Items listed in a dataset
·····

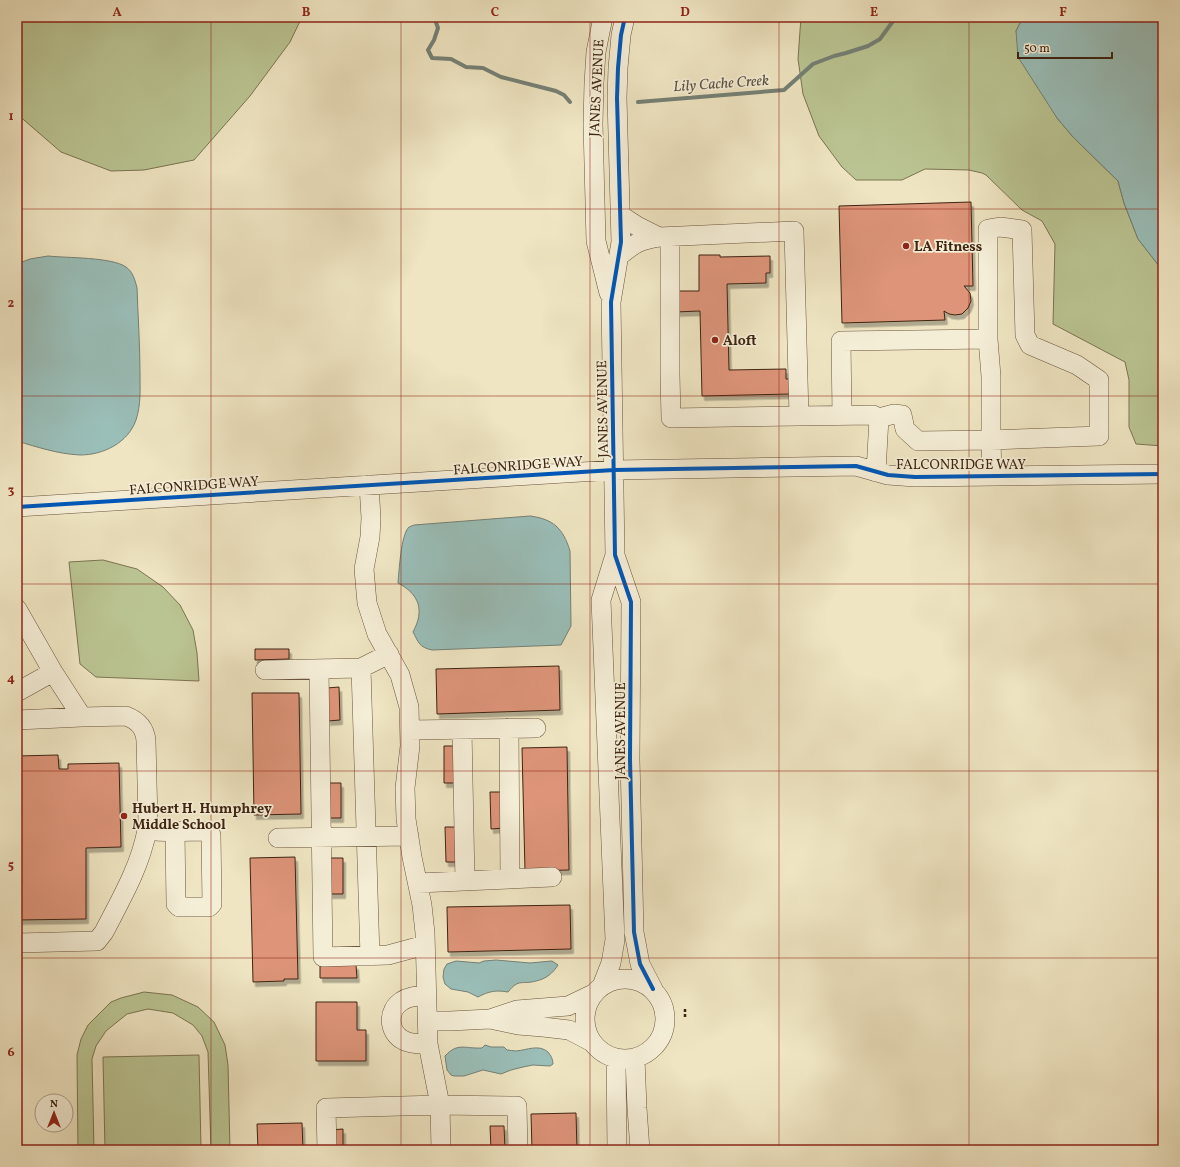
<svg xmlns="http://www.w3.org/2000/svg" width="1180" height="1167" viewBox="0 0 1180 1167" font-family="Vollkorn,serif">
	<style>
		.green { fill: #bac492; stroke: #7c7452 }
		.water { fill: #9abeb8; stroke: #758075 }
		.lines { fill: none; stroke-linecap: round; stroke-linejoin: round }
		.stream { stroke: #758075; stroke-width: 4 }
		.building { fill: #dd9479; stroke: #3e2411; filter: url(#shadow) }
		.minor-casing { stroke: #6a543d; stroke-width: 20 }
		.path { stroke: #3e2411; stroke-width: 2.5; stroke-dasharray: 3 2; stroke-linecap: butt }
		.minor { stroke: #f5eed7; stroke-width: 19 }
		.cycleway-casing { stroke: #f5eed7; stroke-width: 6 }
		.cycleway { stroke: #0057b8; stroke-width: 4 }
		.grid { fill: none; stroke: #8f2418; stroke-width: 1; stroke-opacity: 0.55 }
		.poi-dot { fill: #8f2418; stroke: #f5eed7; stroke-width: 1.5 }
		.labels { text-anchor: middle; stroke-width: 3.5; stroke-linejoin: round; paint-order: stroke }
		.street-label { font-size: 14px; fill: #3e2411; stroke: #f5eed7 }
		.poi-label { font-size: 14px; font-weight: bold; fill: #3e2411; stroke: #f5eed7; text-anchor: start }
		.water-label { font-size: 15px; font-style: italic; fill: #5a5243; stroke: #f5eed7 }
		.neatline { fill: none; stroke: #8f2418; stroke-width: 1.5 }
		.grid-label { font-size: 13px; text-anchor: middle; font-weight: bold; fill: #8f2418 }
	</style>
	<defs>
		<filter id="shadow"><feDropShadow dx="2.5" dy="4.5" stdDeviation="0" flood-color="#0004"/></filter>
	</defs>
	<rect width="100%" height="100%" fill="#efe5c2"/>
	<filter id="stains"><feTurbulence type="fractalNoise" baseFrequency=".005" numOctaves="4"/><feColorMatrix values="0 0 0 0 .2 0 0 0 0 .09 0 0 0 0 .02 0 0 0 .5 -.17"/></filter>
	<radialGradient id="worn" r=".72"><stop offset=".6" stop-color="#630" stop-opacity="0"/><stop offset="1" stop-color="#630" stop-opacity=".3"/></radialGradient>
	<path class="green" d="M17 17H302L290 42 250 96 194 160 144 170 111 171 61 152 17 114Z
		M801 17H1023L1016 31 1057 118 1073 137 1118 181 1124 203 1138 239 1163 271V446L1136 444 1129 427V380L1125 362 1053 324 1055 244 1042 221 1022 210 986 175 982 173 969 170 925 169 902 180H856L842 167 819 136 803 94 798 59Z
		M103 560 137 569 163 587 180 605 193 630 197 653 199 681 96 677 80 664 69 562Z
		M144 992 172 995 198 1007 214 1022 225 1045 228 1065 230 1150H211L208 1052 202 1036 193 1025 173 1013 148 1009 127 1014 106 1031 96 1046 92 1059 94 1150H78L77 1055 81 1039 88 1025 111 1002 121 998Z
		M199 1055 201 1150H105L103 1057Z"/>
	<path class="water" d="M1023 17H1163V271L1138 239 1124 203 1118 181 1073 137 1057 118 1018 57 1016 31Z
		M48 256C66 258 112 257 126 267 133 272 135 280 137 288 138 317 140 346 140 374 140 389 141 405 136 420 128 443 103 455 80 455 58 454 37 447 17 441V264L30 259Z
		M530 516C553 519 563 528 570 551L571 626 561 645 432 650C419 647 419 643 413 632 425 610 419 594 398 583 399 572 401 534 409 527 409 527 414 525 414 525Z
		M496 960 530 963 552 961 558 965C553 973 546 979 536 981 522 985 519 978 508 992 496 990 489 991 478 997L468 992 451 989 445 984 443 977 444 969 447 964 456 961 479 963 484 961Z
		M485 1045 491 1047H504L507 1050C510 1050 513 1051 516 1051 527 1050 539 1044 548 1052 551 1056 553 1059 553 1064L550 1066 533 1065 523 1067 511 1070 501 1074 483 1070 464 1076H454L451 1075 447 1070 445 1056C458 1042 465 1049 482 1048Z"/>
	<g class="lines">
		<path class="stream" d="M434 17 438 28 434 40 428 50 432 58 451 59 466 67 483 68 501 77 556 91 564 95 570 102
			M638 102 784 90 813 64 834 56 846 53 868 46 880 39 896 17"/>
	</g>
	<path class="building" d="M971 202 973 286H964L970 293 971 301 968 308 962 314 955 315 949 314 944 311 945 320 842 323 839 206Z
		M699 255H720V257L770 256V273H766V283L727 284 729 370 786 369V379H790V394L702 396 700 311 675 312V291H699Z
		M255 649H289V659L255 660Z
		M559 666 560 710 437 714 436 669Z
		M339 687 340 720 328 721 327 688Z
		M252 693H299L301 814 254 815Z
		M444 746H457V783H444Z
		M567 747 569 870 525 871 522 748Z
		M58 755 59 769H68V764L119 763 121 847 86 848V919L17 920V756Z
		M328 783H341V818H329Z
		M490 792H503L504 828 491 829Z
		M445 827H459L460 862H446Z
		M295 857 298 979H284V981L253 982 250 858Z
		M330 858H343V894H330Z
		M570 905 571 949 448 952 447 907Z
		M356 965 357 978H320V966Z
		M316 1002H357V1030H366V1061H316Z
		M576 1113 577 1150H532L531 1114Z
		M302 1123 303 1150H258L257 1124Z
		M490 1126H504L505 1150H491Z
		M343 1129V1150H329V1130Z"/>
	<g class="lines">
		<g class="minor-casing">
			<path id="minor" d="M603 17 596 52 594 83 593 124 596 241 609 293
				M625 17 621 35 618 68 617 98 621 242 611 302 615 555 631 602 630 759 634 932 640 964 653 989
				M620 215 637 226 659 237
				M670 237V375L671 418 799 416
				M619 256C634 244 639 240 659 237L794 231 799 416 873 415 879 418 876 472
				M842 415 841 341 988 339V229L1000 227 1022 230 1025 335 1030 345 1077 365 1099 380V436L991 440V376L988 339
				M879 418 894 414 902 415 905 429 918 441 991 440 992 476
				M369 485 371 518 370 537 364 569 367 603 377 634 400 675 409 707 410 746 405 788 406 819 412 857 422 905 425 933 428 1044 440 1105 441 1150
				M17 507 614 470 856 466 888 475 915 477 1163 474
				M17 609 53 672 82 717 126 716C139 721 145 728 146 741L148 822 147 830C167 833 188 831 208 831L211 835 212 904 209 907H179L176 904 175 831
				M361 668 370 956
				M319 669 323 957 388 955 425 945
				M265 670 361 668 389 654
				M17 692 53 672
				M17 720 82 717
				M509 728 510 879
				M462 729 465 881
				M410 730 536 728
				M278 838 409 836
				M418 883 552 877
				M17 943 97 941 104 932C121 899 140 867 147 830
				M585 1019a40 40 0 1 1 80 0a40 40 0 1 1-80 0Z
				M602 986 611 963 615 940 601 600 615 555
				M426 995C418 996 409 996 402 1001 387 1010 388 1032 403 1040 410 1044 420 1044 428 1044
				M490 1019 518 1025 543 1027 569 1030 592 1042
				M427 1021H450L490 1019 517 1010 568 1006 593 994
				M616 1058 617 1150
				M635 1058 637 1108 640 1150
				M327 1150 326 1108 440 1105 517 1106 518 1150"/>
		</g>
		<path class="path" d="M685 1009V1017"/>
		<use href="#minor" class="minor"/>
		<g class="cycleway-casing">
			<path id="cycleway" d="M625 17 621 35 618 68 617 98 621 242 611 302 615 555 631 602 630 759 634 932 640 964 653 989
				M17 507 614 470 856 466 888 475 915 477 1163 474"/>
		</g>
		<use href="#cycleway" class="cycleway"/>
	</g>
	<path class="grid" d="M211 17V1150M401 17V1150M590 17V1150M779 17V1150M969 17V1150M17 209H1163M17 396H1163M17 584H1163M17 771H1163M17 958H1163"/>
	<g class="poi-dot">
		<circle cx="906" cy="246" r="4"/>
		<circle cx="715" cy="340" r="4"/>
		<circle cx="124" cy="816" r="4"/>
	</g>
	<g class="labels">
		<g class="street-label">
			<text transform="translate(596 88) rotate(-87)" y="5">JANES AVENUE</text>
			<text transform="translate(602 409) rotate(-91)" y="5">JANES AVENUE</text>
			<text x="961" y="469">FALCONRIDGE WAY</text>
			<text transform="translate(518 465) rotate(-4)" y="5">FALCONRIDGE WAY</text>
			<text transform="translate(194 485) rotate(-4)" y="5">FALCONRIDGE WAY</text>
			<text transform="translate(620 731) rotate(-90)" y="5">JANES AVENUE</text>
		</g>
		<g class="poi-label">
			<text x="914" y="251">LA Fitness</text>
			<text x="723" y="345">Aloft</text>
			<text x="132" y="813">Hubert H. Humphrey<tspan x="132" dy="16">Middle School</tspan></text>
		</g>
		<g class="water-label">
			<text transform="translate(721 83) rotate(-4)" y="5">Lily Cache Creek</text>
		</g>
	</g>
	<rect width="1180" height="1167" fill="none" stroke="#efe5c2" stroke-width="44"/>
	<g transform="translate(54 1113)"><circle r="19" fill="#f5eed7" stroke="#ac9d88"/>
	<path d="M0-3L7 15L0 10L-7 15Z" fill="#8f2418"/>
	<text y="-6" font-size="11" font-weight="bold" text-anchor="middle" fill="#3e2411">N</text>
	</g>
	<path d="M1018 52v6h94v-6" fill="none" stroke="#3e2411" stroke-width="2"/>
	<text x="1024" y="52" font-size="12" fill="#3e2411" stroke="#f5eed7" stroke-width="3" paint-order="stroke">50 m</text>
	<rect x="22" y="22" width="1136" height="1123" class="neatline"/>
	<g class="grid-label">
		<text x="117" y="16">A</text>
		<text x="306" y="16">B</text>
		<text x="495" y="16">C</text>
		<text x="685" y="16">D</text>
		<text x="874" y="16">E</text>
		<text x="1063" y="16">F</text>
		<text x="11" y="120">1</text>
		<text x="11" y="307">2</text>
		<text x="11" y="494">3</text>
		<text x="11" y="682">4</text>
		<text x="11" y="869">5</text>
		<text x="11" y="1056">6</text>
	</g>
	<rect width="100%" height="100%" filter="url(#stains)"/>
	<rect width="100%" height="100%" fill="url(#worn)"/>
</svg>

·····

Return a word-for-word copy of the lines above from the one holding "M496 960 530" through the one holding "M619 256C634 244", with both of them included and nothing besides.

[Result of the task]
		M496 960 530 963 552 961 558 965C553 973 546 979 536 981 522 985 519 978 508 992 496 990 489 991 478 997L468 992 451 989 445 984 443 977 444 969 447 964 456 961 479 963 484 961Z
		M485 1045 491 1047H504L507 1050C510 1050 513 1051 516 1051 527 1050 539 1044 548 1052 551 1056 553 1059 553 1064L550 1066 533 1065 523 1067 511 1070 501 1074 483 1070 464 1076H454L451 1075 447 1070 445 1056C458 1042 465 1049 482 1048Z"/>
	<g class="lines">
		<path class="stream" d="M434 17 438 28 434 40 428 50 432 58 451 59 466 67 483 68 501 77 556 91 564 95 570 102
			M638 102 784 90 813 64 834 56 846 53 868 46 880 39 896 17"/>
	</g>
	<path class="building" d="M971 202 973 286H964L970 293 971 301 968 308 962 314 955 315 949 314 944 311 945 320 842 323 839 206Z
		M699 255H720V257L770 256V273H766V283L727 284 729 370 786 369V379H790V394L702 396 700 311 675 312V291H699Z
		M255 649H289V659L255 660Z
		M559 666 560 710 437 714 436 669Z
		M339 687 340 720 328 721 327 688Z
		M252 693H299L301 814 254 815Z
		M444 746H457V783H444Z
		M567 747 569 870 525 871 522 748Z
		M58 755 59 769H68V764L119 763 121 847 86 848V919L17 920V756Z
		M328 783H341V818H329Z
		M490 792H503L504 828 491 829Z
		M445 827H459L460 862H446Z
		M295 857 298 979H284V981L253 982 250 858Z
		M330 858H343V894H330Z
		M570 905 571 949 448 952 447 907Z
		M356 965 357 978H320V966Z
		M316 1002H357V1030H366V1061H316Z
		M576 1113 577 1150H532L531 1114Z
		M302 1123 303 1150H258L257 1124Z
		M490 1126H504L505 1150H491Z
		M343 1129V1150H329V1130Z"/>
	<g class="lines">
		<g class="minor-casing">
			<path id="minor" d="M603 17 596 52 594 83 593 124 596 241 609 293
				M625 17 621 35 618 68 617 98 621 242 611 302 615 555 631 602 630 759 634 932 640 964 653 989
				M620 215 637 226 659 237
				M670 237V375L671 418 799 416
				M619 256C634 244 639 240 659 237L794 231 799 416 873 415 879 418 876 472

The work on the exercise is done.